I was in Washington just a week ago, part of my eclipse-related journey, but in four days, I saw not one little bit of the mountain. It was mostly overcast, or I was in one of those spots where the peak simply wasn't visible. The peak had disappeared and it was kind of frustrating!
The reason I mentioned "disappearing" in two senses has to do with the effect of the ice on the mountain. The volcano is being dismantled. Glaciers are a major force of erosion, especially when the underlying rock has been weakened by chemical weathering related to the hot acidic fluids that circulate and attack the mountain from below (hot springs exist around the summit where the steam has excavated miles of ice caves). The glaciers have scraped away the rock around the original summit, which has also collapsed in several large debris avalanches.
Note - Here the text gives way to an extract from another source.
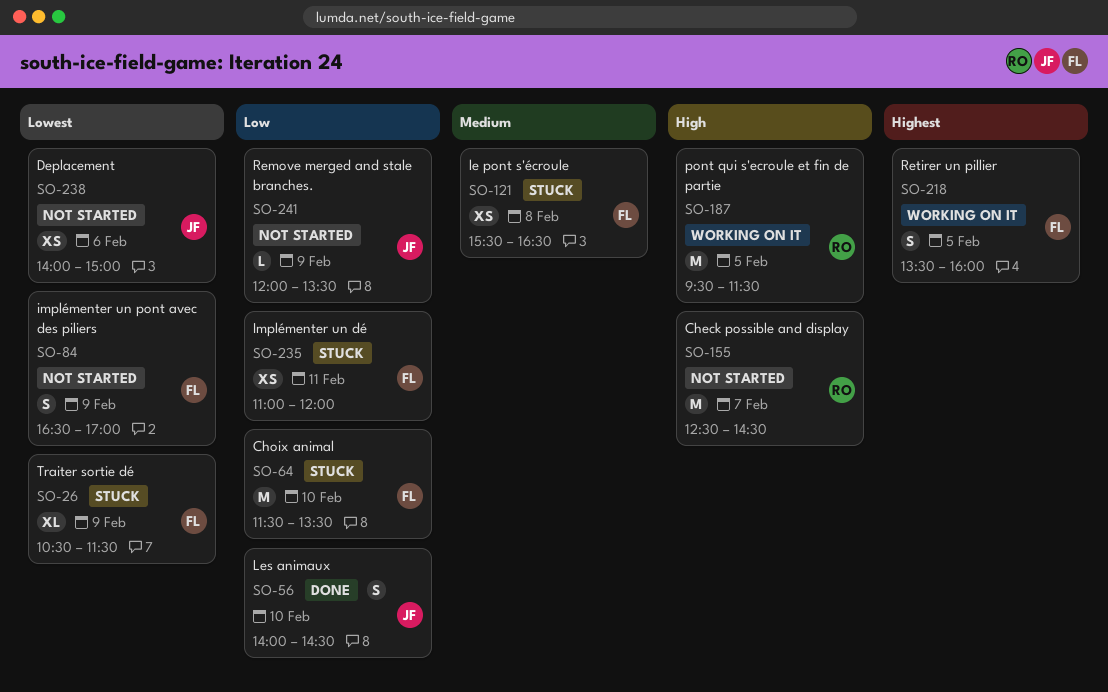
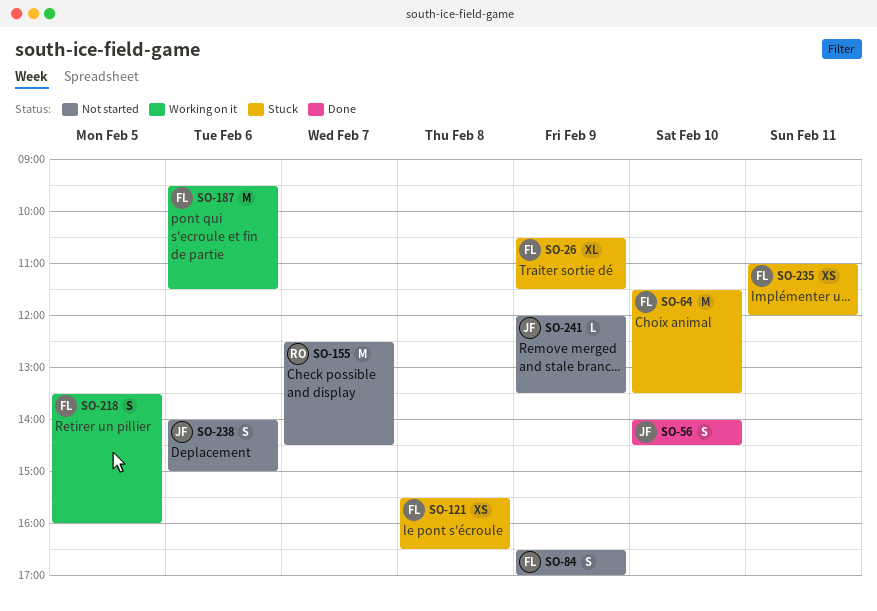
SO-187, owner: RO -> FL
SO-187, day: Feb 5 -> Feb 6
SO-238, estimate: XS -> S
In other words, the mountain once stood as high as 16,000 feet, which would have made it the highest mountain in the lower 48 states by far.
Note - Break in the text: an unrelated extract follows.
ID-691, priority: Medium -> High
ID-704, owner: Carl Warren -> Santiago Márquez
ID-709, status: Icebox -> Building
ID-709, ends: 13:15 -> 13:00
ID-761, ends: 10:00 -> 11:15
My favorite pictures of Mt. Rainier both involved flights. I was returning from a geology trip in Italy a number of years ago, and our flight path took us right over Rainier, giving me the awesome perspective seen in the picture above.
On a different flight from Seattle, we took off just after sunset and I didn't expect to see anything, but the faint twilight allowed the mountain to glow blue, and I got the rather ethereal other-worldly view seen below. The color is the way the camera recorded it (I didn't play with the contrast or color).